I’ve been thinking about optimizing functional programs recently, for a project that I’m hoping to make my research topic in the near future. You probably already know about The Myth of the Sufficiently Smart Compiler. It basically says that the advanced compiler that optimizes your high-level, highly-abstracted programs to efficient low-level code, is basically a myth.
This post is a brain dump on sufficiently smart compilation of functional programs and some compilation techniques. I’ll first make some seemingly-unrelated points, and then hopefully use them to argue that the sufficiently smart compiler is not a myth, it just needs some hard work to be realized.
Every once in a while I see some blog posts about optimizing a JIT-compiled program by inspecting JIT trace dumps and generated code carefully, and I find this horrible, for the following reasons:
It couples your program design with the JIT compiler’s internals. From a software engineering point of view, I think this is really one of the worst things that can happen to a software. You end up structuring your code with the compiler’s convenience in mind. But compilers can’t make sense of high-level, abstracted code (remember the myth?). So you end up with a code that’s low-level, hard to read, understand and maintain. And what happens when a new version of the compiler is released?

(Stored data)

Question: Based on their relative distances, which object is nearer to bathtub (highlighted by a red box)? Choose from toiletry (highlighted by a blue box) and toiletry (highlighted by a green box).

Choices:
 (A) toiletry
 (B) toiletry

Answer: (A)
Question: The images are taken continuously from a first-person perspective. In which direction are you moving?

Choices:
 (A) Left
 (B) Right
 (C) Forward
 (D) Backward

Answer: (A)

--

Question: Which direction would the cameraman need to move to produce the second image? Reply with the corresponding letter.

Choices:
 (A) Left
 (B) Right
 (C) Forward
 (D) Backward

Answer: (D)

• Your assignment
Duplicate the stretch of the text on compiling functional programs from "I’ve been thinking" through "basically a myth.". Rely solely on the text about compiling functional programs.

• Output for this exercise
I’ve been thinking about optimizing functional programs recently, for a project that I’m hoping to make my research topic in the near future. You probably already know about The Myth of the Sufficiently Smart Compiler. It basically says that the advanced compiler that optimizes your high-level, highly-abstracted programs to efficient low-level code, is basically a myth.